◆ **EXERCISE DESCRIPTION**
Resume the article on the European Central Bank's interest rate rises, picking up right after its final sentence.

◆ **TEXT SHOWN**

┌──

Interest rates could peak close to 4pc this summer and stay high for some time as the European Central Bank battles to tame prices.
“No, no, no, no, no,” ECB president Christine Lagarde said when asked whether next month’s rate rise would be the last. “We know that we have ground to cover. We know that we are not done,” she said.
The ECB intends to raise its main borrowing rate again, to 3.5pc, at its next meeting on March 16 barring "extreme" events.
Thursday’s increase has already taken it to 3pc, having been less than zero last July. An increase on the cards for May is set to add another quarter or half of one percent.
Further hikes are in store if core inflation – minus energy, food and alcohol prices – does not come down from the record high of 5.2pc it reached in December and which stuck in January.
“I’m not suggesting it will be [a] steady pace [of hikes] for an ongoing basis,” Ms Lagarde said. “It might be 50 [basis points], it might be 25, it might be whatever is needed.”

└──

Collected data

┌──

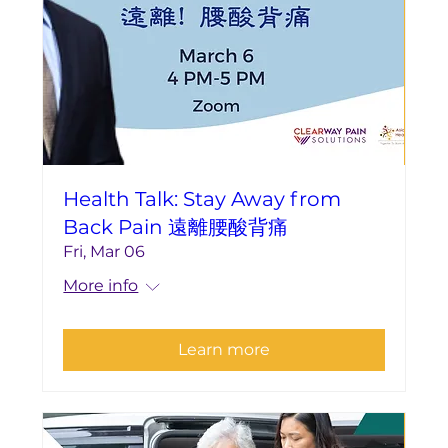
Health Talk: Stay Away from
Back Pain 遠離腰酸背痛
Fri, Mar 06
More info
Learn more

└──

◆ **RESPONSE TO THIS EXERCISE**
And “that will not be enough” she said. “We will have to stay there.”
But experts warn the ECB may be chasing inflation at the risk of the economy.
Bank lending is already feeling the pinch
“If the ECB raises rates aggressively further, it is unlikely to substantively alter the path of inflation but it could trigger more problematic developments in relation to economic activity and/or financial stability,” said economist Austin Hughes.
Bank lending is already feeling the pinch, Ms Lagarde admitted, with tighter lending terms and lower loan demand proof that there was “good transmission” of its rate hikes through the economy.
Eurozone growth was positive in the last three months of 2022, a surprise on the upside that was due in part to Ireland’s outperformance.
Price hikes have also slowed, although food inflation is on the rise and core inflation is sticky.
“The banshee of Irish folklore wails to warn of impending disaster,” Mr Hughes said. “For much of the past year, that disaster was judged to be runaway inflation. That risk now looks overdone.”
Irish banks, after holding out for a time following the ECB’s first rate hike last July, have started to pass on those rises.
AIB announced a 0.35pc hike for all variable mortgage customers – the first of the three main lenders to do so – effective from mid-March.
It has also raised rates for tracker and fixed-rate borrowers.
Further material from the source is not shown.